5. Arbeitstempo und Arbeitsqualität

Die Leistungspflicht eines Arbeitnehmers orientiert sich an seiner Leistungsfähigkeit. Der Arbeitnehmer muss unter angemessener Ausschöpfung seiner persönlichen Leistungsfähigkeit arbeiten(BAG Urteil vom 11. 12. 2003 - 2 AZR 667/02)

Ob eine Leistung als Schlechtleistung anzusehen ist, beurteilt sich nach dem BAG nach den vertraglichen Vereinbarungen der Parteien. Sei die Arbeitsleistung im Vertrag, wie meistens, der Menge und der Qualität nach nicht oder nicht näher beschrieben, so richte sich der Inhalt des Leistungsversprechens zum einen nach dem vom Arbeitgeber durch Ausübung des Direktionsrechts festzulegenden Arbeitsinhalt und zum anderen nach dem persönlichen, subjektiven Leistungsvermögen des Arbeitnehmers. Der Arbeitnehmer müsse tun, was er soll, und zwar so gut, wie er könne. Die Leistungspflicht sei nicht starr, sondern dynamisch und orientiert sich an der Leistungsfähigkeit des Arbeitnehmers. Ein objektiver Maßstab sei nicht anzusetzen (BAG aaO, unter B.I.2b).

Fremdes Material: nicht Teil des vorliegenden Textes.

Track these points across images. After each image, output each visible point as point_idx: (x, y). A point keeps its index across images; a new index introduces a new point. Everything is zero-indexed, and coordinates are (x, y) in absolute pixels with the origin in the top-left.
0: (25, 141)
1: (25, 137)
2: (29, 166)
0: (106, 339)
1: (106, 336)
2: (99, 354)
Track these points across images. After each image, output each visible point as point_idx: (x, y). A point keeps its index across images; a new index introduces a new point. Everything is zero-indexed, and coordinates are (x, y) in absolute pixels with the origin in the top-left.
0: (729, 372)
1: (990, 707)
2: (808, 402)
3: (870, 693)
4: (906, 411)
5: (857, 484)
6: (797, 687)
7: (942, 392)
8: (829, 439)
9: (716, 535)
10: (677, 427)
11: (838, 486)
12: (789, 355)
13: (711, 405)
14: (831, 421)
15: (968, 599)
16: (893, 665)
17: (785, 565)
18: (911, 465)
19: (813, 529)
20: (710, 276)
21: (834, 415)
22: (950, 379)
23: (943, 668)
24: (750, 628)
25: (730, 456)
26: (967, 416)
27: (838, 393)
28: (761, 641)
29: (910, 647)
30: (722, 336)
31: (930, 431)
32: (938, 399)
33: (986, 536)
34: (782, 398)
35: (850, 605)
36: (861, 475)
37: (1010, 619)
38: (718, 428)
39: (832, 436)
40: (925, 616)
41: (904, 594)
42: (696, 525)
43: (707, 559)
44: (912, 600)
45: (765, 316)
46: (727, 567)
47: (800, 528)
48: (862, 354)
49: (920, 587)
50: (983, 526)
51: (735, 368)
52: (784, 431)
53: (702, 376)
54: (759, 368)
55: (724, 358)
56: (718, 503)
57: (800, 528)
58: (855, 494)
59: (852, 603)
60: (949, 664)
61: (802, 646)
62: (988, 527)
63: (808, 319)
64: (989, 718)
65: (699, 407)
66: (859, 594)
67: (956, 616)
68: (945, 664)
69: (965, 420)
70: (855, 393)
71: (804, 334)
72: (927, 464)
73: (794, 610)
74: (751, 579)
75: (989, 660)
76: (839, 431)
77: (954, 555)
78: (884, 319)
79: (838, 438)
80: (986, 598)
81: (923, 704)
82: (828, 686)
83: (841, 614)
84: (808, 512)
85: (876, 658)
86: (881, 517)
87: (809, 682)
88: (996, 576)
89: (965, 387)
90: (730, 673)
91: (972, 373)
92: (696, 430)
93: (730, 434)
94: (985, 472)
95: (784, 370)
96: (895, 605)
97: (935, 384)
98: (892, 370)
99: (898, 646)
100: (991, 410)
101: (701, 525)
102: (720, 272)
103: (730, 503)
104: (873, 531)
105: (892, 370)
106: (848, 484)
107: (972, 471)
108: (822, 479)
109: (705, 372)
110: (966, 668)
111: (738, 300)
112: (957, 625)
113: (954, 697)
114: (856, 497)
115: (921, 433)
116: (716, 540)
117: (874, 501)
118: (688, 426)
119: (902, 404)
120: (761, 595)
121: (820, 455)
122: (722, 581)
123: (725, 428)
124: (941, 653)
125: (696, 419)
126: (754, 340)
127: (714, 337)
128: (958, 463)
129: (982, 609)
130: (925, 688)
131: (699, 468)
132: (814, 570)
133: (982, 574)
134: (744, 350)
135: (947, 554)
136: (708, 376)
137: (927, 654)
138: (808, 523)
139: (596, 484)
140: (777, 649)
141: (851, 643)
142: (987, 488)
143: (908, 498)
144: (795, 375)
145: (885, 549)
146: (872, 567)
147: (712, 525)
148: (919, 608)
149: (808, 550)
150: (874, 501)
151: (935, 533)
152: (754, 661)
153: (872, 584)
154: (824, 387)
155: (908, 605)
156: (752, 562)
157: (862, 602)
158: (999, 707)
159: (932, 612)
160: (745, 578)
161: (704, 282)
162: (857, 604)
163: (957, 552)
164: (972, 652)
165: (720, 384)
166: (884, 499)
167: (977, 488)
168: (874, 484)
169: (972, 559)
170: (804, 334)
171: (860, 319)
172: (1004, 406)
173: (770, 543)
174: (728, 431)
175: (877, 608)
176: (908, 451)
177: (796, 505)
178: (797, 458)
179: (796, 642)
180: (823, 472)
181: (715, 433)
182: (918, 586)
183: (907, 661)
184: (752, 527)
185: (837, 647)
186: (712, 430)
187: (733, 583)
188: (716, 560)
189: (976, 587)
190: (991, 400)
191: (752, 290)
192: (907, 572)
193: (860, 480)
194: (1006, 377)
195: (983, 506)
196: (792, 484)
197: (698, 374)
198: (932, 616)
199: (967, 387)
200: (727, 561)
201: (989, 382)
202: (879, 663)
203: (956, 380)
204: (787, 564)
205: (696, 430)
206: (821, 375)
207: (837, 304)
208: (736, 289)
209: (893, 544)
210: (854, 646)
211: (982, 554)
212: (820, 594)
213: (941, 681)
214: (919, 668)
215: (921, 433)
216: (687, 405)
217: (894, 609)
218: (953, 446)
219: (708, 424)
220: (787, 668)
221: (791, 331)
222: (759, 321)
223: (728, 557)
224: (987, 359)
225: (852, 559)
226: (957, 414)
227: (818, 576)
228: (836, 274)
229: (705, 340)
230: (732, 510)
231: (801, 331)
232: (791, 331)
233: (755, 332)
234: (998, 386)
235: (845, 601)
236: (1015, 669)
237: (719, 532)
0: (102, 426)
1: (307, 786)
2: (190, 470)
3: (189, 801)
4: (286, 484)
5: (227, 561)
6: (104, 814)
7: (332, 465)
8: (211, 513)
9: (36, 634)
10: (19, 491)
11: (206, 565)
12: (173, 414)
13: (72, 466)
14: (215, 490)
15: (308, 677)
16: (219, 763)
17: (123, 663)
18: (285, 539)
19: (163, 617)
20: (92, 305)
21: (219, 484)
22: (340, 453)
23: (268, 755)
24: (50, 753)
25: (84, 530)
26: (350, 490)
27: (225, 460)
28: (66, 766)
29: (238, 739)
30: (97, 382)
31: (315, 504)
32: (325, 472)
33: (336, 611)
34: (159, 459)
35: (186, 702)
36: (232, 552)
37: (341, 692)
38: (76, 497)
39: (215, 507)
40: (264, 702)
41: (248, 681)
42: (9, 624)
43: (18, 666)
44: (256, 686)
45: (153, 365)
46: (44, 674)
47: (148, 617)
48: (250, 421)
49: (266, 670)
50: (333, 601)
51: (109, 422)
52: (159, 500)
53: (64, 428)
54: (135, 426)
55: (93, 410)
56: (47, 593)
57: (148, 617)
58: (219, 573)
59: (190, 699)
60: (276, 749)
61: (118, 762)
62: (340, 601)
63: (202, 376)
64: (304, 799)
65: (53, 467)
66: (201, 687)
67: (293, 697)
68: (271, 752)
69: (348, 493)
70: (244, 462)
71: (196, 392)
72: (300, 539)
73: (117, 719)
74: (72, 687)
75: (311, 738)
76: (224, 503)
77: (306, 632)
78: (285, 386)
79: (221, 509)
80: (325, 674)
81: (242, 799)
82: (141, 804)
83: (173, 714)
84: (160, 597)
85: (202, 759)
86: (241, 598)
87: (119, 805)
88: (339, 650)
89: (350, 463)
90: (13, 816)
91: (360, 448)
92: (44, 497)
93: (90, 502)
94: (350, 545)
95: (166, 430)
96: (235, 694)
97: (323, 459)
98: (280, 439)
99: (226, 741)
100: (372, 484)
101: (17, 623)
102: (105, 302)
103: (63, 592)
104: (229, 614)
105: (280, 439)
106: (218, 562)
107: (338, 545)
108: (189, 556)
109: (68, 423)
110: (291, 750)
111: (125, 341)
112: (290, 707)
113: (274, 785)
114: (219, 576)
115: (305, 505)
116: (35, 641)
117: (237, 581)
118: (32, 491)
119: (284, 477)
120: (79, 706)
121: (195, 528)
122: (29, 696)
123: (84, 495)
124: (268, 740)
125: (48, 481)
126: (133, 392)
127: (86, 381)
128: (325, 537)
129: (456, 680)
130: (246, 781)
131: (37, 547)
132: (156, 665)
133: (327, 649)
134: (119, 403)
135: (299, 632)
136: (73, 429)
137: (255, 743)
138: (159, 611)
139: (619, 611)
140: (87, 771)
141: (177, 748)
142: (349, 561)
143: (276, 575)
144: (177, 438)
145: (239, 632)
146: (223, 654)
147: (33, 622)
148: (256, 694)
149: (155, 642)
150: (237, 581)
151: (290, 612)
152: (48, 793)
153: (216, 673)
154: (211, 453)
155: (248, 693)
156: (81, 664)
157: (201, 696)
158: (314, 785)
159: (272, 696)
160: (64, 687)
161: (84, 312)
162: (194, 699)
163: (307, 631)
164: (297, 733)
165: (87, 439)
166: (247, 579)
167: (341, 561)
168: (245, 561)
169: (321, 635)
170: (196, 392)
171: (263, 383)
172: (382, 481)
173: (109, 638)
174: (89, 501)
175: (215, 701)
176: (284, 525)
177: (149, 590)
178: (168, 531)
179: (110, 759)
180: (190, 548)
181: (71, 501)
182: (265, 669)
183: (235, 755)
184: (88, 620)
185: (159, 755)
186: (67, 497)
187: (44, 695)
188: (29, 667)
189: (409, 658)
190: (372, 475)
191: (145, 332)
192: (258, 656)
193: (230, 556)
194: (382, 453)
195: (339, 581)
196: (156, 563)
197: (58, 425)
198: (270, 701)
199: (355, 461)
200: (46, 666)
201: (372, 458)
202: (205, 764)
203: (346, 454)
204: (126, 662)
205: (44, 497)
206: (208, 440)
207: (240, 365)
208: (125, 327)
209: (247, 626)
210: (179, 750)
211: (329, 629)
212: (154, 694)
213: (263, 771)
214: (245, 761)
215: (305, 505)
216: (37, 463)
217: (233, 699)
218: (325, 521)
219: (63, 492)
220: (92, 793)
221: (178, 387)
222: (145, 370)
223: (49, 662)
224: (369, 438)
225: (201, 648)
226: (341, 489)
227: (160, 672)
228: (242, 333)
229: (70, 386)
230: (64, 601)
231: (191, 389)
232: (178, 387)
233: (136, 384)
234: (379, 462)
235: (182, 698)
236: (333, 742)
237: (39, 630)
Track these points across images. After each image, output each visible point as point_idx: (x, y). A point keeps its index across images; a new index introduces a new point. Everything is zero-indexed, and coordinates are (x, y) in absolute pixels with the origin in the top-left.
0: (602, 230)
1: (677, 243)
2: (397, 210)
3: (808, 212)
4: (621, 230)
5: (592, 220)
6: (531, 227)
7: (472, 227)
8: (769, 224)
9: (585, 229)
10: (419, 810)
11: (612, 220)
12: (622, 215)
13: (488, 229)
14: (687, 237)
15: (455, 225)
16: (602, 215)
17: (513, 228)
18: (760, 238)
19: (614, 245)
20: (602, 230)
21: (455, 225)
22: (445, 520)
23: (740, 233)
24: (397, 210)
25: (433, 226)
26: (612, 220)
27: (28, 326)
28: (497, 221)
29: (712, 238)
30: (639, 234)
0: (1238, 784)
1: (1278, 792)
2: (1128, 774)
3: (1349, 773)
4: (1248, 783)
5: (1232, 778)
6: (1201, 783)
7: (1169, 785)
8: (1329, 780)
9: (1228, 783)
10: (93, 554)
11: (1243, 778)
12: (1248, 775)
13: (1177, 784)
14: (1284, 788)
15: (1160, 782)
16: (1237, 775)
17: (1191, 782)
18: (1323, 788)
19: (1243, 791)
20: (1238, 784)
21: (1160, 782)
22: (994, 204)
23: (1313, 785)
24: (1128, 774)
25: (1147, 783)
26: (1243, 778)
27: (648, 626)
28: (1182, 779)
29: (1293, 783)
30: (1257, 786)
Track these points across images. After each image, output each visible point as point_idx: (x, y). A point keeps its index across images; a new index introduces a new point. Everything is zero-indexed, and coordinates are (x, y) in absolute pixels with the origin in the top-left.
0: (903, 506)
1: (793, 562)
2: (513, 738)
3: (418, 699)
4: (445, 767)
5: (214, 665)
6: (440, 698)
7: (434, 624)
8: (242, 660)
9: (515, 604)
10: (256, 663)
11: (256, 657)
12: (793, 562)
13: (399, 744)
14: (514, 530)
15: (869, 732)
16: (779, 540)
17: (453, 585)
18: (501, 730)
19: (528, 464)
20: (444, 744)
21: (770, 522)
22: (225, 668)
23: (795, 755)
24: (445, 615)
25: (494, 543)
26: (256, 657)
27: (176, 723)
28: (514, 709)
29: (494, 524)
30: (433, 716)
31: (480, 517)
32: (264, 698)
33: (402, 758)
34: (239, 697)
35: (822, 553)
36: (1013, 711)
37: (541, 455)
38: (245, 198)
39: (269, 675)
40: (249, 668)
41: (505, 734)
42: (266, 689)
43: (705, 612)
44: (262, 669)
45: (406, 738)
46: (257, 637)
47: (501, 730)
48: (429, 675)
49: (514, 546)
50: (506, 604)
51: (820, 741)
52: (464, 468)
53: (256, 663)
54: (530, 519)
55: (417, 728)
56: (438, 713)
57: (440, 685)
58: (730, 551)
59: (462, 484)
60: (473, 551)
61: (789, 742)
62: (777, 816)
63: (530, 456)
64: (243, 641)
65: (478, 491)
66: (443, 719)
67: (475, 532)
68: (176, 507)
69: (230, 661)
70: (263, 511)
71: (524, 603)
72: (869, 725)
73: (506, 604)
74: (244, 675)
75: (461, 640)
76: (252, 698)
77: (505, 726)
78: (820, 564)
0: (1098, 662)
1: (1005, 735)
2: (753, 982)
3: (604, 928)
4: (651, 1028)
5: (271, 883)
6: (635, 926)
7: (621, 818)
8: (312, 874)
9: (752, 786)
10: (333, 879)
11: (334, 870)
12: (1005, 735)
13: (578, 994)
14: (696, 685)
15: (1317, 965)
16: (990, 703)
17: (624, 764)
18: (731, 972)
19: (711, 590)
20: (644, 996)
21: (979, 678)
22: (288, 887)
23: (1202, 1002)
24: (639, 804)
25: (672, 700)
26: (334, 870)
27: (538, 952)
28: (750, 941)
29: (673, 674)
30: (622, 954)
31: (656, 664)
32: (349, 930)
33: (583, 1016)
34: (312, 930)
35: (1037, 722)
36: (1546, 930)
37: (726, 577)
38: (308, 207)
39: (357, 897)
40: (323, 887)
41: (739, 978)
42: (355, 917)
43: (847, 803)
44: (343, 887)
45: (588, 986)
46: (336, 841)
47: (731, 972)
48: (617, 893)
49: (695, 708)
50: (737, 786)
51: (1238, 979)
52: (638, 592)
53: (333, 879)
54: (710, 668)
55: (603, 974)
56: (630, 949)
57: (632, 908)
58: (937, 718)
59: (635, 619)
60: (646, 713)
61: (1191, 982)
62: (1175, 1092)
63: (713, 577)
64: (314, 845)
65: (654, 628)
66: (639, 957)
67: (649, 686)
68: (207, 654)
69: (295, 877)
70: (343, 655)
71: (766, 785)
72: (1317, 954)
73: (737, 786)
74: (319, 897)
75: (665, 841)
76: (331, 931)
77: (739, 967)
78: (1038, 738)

Der gegenteiligen Auffassung, der Arbeitnehmer schulde eine "objektive Normalleistung", folgt der Senat nicht. Die gegenteilige Auffassung berücksichtige nicht ausreichend, dass der Arbeitsvertrag als Dienstvertrag keine "Erfolgshaftung" des Arbeitnehmers kenne. Ein Dienstverpflichteter schuldet das "Wirken", nicht das "Werk" (BAG aaO, unter B.I.2b).

Die Folge einer individuellen und dynamischen Bestimmung der Leistungspflicht des Arbeitnehmers ist, dass eine Vertragsverletzung des Arbeitnehmers nur dann vorliegt, wenn die Minderleistung auf einer unzureichenden Ausschöpfung des eigenen Leistungsvermögens beruht (BAG unter B.II.2).